Overview
Despite its evident importance for understanding several aspects of Anglo-Saxon society, including warfare, commerce, and polity formation and extent, the Anglo-Saxon routeway network has not previously been investigated in detail at the national level.
The existence of a network of Roman roads before the Anglo-Saxon period is well known, and it has often been assumed that the Roman road network remained in use throughout the Anglo-Saxon period. As a result, travel in Anglo-Saxon England is often discussed in relation to the Roman road network. However, as the majority of the known Roman roads did not survive into use in the early modern period, the likelihood is that some of these roads went out of use during the Anglo-Saxon period. Conversely, some of the non-Roman roads in use by the early modern period may have come into use during the Anglo-Saxon period.
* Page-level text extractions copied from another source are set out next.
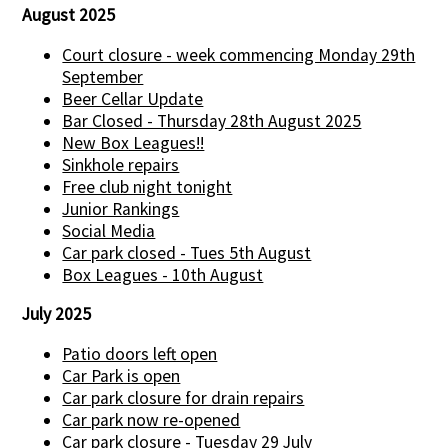
August 2025
Court closure - week commencing Monday 29th
September
Beer Cellar Update
Bar Closed - Thursday 28th August 2025
New Box Leagues!!
Sinkhole repairs
Free club night tonight
Junior Rankings
Social Media
Car park closed - Tues 5th August
Box Leagues - 10th August
July 2025
Patio doors left open
Car Park is open
Car park closure for drain repairs
Car park now re-opened
Car park closure - Tuesday 29 July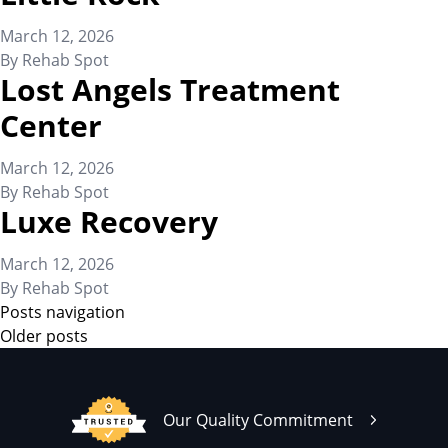
March 12, 2026
By
Rehab Spot
Lost Angels Treatment
Center
March 12, 2026
By
Rehab Spot
Luxe Recovery
March 12, 2026
By
Rehab Spot
Posts navigation
Older posts
Our Quality Commitment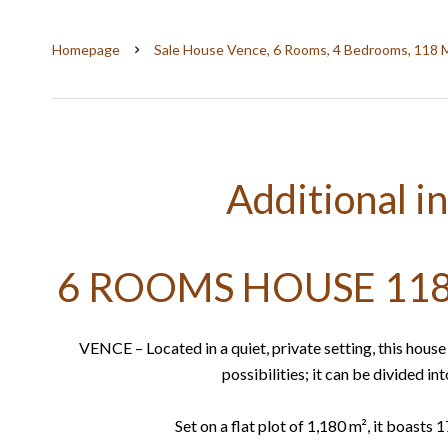
Homepage
Sale House Vence, 6 Rooms, 4 Bedrooms, 118 
Additional i
6 ROOMS HOUSE 118
VENCE – Located in a quiet, private setting, this hous
possibilities; it can be divided in
Set on a flat plot of 1,180 m², it boasts 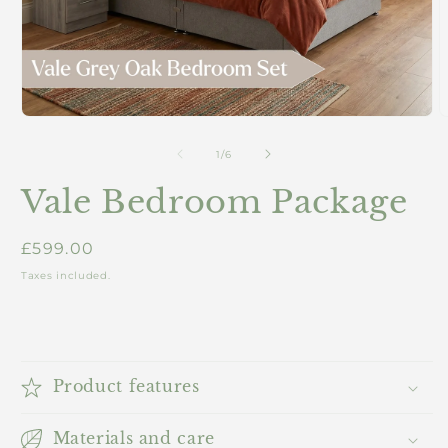
Open
O
media
m
1
2
of
1
/
6
in
i
modal
m
Vale Bedroom Package
Regular
£599.00
price
Taxes included.
Product features
Materials and care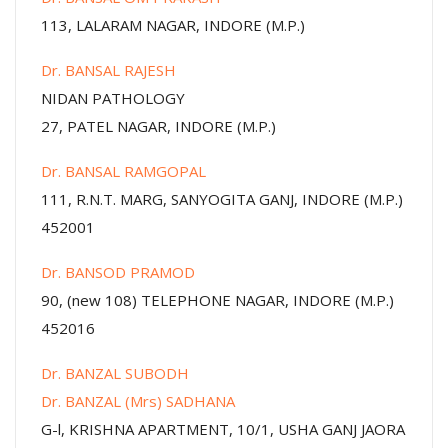
113, LALARAM NAGAR, INDORE (M.P.)
Dr. BANSAL RAJESH
NIDAN PATHOLOGY
27, PATEL NAGAR, INDORE (M.P.)
Dr. BANSAL RAMGOPAL
111, R.N.T. MARG, SANYOGITA GANJ, INDORE (M.P.)
452001
Dr. BANSOD PRAMOD
90, (new 108) TELEPHONE NAGAR, INDORE (M.P.)
452016
Dr. BANZAL SUBODH
Dr. BANZAL (Mrs) SADHANA
G-l, KRISHNA APARTMENT, 10/1, USHA GANJ JAORA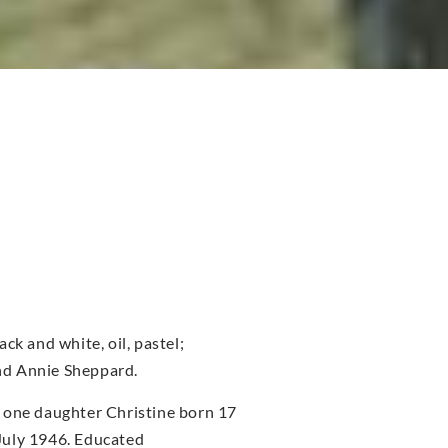
ck and white, oil, pastel;
nd Annie Sheppard.
 one daughter Christine born 17
July 1946. Educated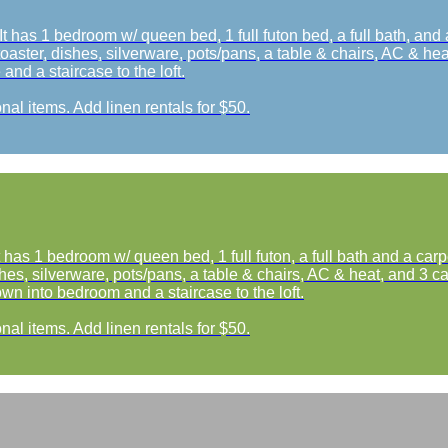
t has 1 bedroom w/ queen bed, 1 full futon bed, a full bath, and
oaster, dishes, silverware, pots/pans, a table & chairs, AC & heat
nd a staircase to the loft.
nal items. Add linen rentals for $50.
 has 1 bedroom w/ queen bed, 1 full futon, a full bath and a car
hes, silverware, pots/pans, a table & chairs, AC & heat, and 3 cab
wn into bedroom and a staircase to the loft.
nal items. Add linen rentals for $50.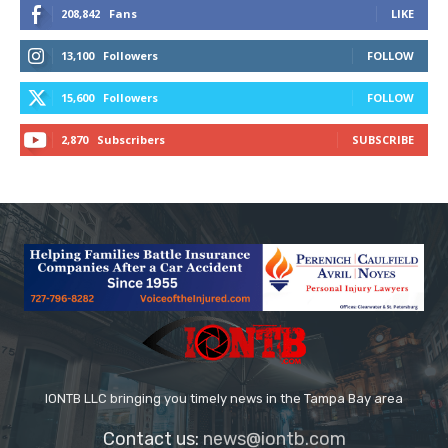
208,842
Fans
LIKE
13,100
Followers
FOLLOW
15,600
Followers
FOLLOW
2,870
Subscribers
SUBSCRIBE
IONTB LLC bringing you timely news in the Tampa Bay area
Contact us:
news@iontb.com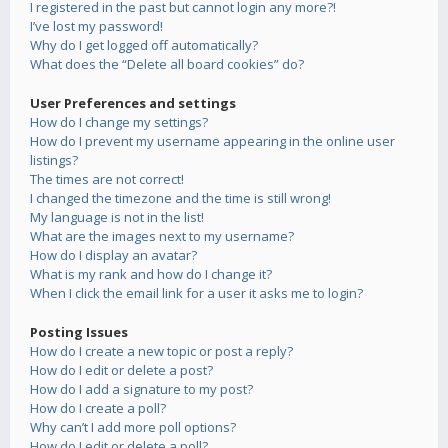
I registered in the past but cannot login any more?!
I’ve lost my password!
Why do I get logged off automatically?
What does the “Delete all board cookies” do?
User Preferences and settings
How do I change my settings?
How do I prevent my username appearing in the online user
listings?
The times are not correct!
I changed the timezone and the time is still wrong!
My language is not in the list!
What are the images next to my username?
How do I display an avatar?
What is my rank and how do I change it?
When I click the email link for a user it asks me to login?
Posting Issues
How do I create a new topic or post a reply?
How do I edit or delete a post?
How do I add a signature to my post?
How do I create a poll?
Why can’t I add more poll options?
How do I edit or delete a poll?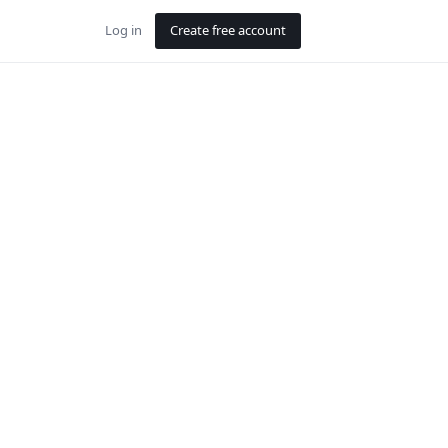
Log in
Create free account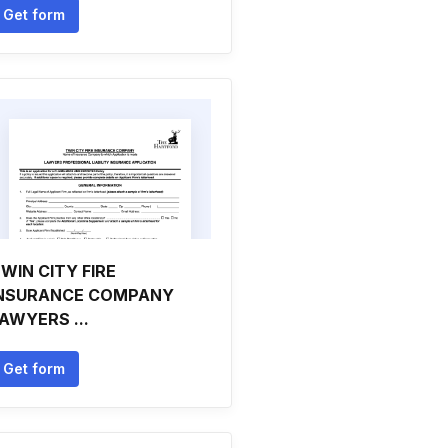
Get form
WIN CITY FIRE
NSURANCE COMPANY
AWYERS ...
Get form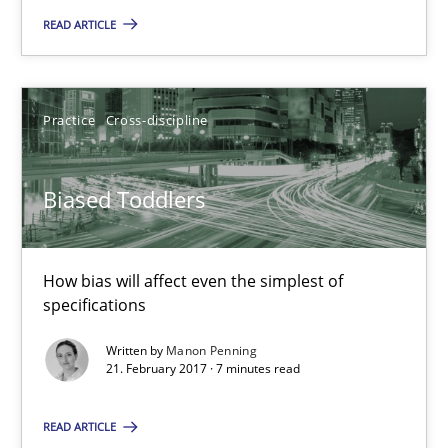
READ ARTICLE
Joy Beatty
Candase Hokanson
Practice
Cross-discipline
21.02.2017
Biased Toddlers
17 minutes
How bias will affect even the simplest of
Biased Toddlers
specifications
How bias will affect even the simplest of specifications
Written by
Manon Penning
21. February 2017 · 7 minutes read
Practice
Cross-discipline
READ ARTICLE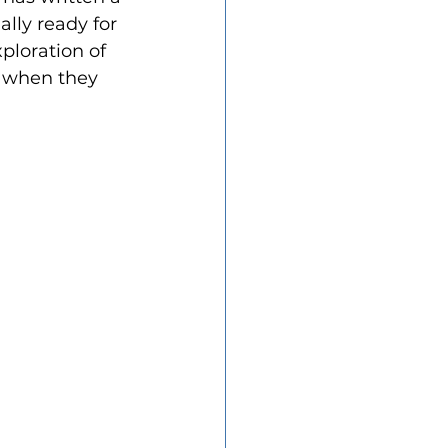
lly ready for 
ploration of 
l when they 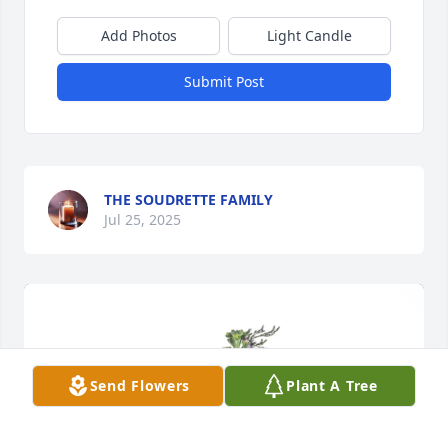
Add Photos
Light Candle
Submit Post
THE SOUDRETTE FAMILY
Jul 25, 2025
Send Flowers
Plant A Tree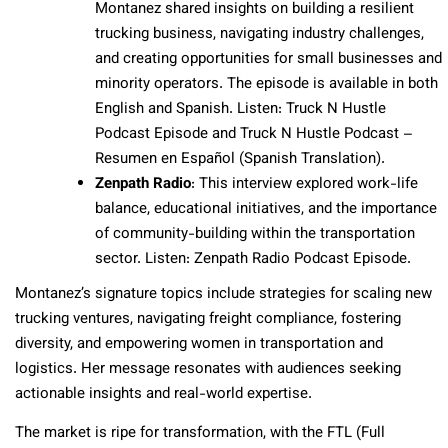
Montanez shared insights on building a resilient
trucking business, navigating industry challenges,
and creating opportunities for small businesses and
minority operators. The episode is available in both
English and Spanish. Listen: Truck N Hustle
Podcast Episode and Truck N Hustle Podcast –
Resumen en Español (Spanish Translation).
Zenpath Radio
: This interview explored work-life
balance, educational initiatives, and the importance
of community-building within the transportation
sector. Listen: Zenpath Radio Podcast Episode.
Montanez’s signature topics include strategies for scaling new
trucking ventures, navigating freight compliance, fostering
diversity, and empowering women in transportation and
logistics. Her message resonates with audiences seeking
actionable insights and real-world expertise.
The market is ripe for transformation, with the FTL (Full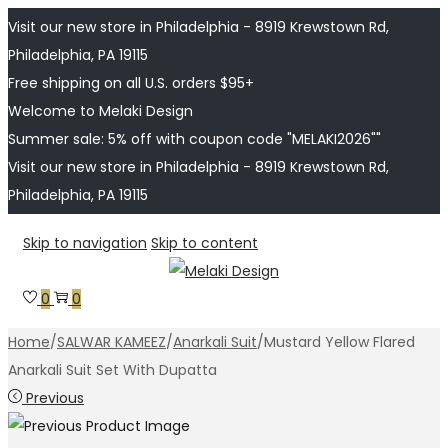
Visit our new store in Philadelphia - 8919 Krewstown Rd,
Philadelphia, PA 19115
Free shipping on all U.S. orders $95+
Welcome to Melaki Design
Summer sale: 5% off with coupon code "MELAKI2026""
Visit our new store in Philadelphia - 8919 Krewstown Rd,
Philadelphia, PA 19115
Skip to navigation
Skip to content
0
0
Home
/
SALWAR KAMEEZ
/
Anarkali Suit
/
Mustard Yellow Flared
Anarkali Suit Set With Dupatta
Previous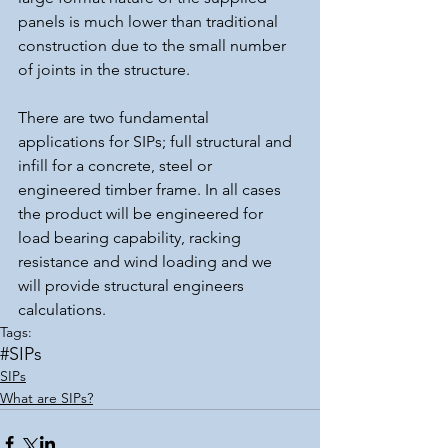
panels is much lower than traditional 
construction due to the small number 
of joints in the structure.
There are two fundamental 
applications for SIPs; full structural and 
infill for a concrete, steel or 
engineered timber frame. In all cases 
the product will be engineered for 
load bearing capability, racking 
resistance and wind loading and we 
will provide structural engineers 
calculations.
Tags:
#SIPs
SIPs
What are SIPs?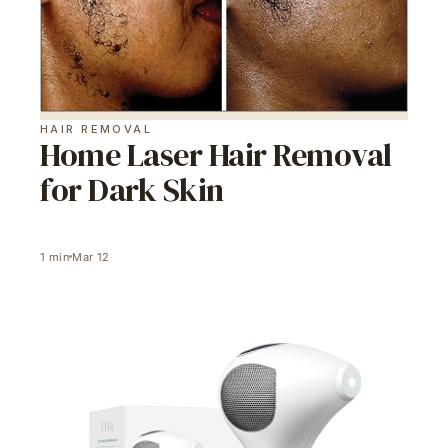
HAIR REMOVAL
Home Laser Hair Removal
for Dark Skin
1
min
Mar 12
By combining archaeological, place-name, and charter evidence, the project will shed light on the routeways that were in use during the Anglo-Saxon period.
Previous research
The project will draw on the findings and methodologies of two previous collaborations between the INS at the University of Nottingham and the Institute of Archaeology at University College London: Beyond the Burghal Hidage and Landscapes of Governance.
A small number of studies into the Anglo-Saxon routeway network have recently been completed, but these studies have either examined a restricted geographical area or have focused on one type of evidence.
Project aims
The Travel and Communications project will build on and expand the scope of these existing studies by considering place-name evidence, textual sources, and archaeological evidence at the national scale. In addition to place-name evidence, the project team will map evidence from archaeologically-attested early-medieval routes and route-related monuments (for instance bridges, gates, road-side crosses) and compare the the relationship of routeways to other landscape features, for instance field-boundaries.
Drawing on the mapping work of the project's early stages, which will be complemented by detailed regional case studies, the evidence of the reconstructed Anglo-Saxon routeways will be interrogated in relation to three broad themes: (i) social complexity and change, both within the Anglo-Saxon period and in comparison with earlier and later evidence; (ii) material culture and commerce; (iii) the cognitive landscape, investigated primarily through the textual and place-name record.
Publications and Conferences
The project's findings will be made available through a GIS-generated publicly-accessible Online Atlas of the Anglo-Saxon route-system, co-authored journal articles, and a co-authored monograph.
The project team will present their findings at national and international conferences throughout the project's lifetime.